On top of Jeff, the entire instructional team and staff overall is clearly very invested in student outcomes. 

Areas for Improvement

In thinking about how to improve the overall Turing experience, and to be clear we are talking about improving an excellent program, I would focus on increasing the degree to which the curriculum is personalized for students. Turing takes a one size fits all instructional approach in many cases. Students experience mostly the same classes and work on the same projects. A few notable exceptions to this generalization are the first few weeks of Module 1, students self select into two tracks which go at different paces and reconverge midway through the module. Also, several projects involve a significant amount of choice so they end up looking different from student to student.

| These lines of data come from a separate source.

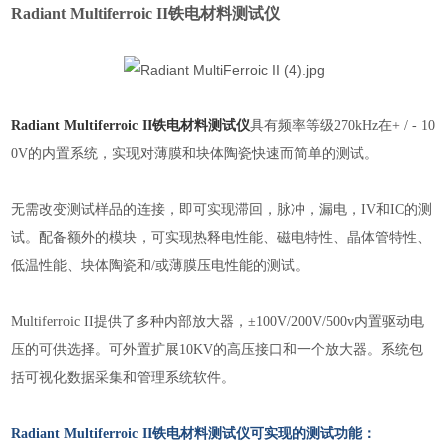
Radiant Multiferroic II铁电材料测试仪
Radiant Multiferroic II铁电材料测试仪
具有频率等级270kHz在+ / - 10
0V的内置系统，实现对薄膜和块体陶瓷快速而简单的测试。
无需改变测试样品的连接，即可实现滞回，脉冲，漏电，IV和IC的测
试。配备额外的模块，可实现热释电性能、磁电特性、晶体管特性、
低温性能、块体陶瓷和/或薄膜压电性能的测试。
Multiferroic II提供了多种内部放大器，±100V/200V/500v内置驱动电
压的可供选择。可外置扩展10KV的高压接口和一个放大器。系统包
括可视化数据采集和管理系统软件。
Radiant Multiferroic II铁电材料测试仪可实现的测试功能：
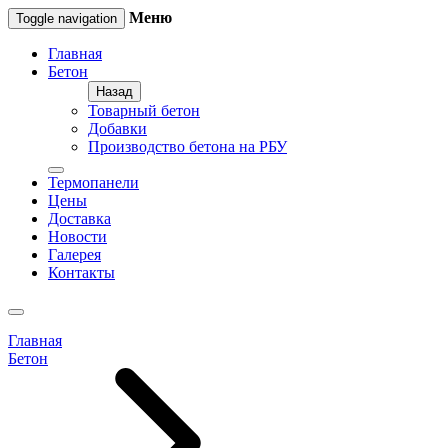
Меню
Toggle navigation
Главная
Бетон
Назад
Товарный бетон
Добавки
Производство бетона на РБУ
Термопанели
Цены
Доставка
Новости
Галерея
Контакты
Главная
Бетон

I would like to see different methods for achieving proficiency baked into the standard curriculum. For example, students can opt into traditional lectures or instead watch pre-recorded video content and complete a tutorial. Most importantly I would have liked more project-based learning with accompanying small group check ins along the way. For me, I found that I learned best by doing and checking in with an instructor after having struggled significantly. I also gained a lot from the feedback that came in one on one sessions during project and assessment evaluations.

The Real Measure

The real measure for Turing is its job placement rate. With the growing ubiquity of coding bootcamps around the country and in the greater Denver area in particular, the market is becoming saturated with folks looking for junior developer jobs. This was not the case when Turing first opened its doors. For Turing students, part of the challenge is differentiating ourselves from other, less rigorous bootcamps and overcoming the stigma in the industry that bootcamp grads contend with. The fact is that very few graduates finish Turing and are handed jobs with 80k salaries. But, almost all graduates walk away with the skills that allow them to make a compelling case for high fullfillment technical careers.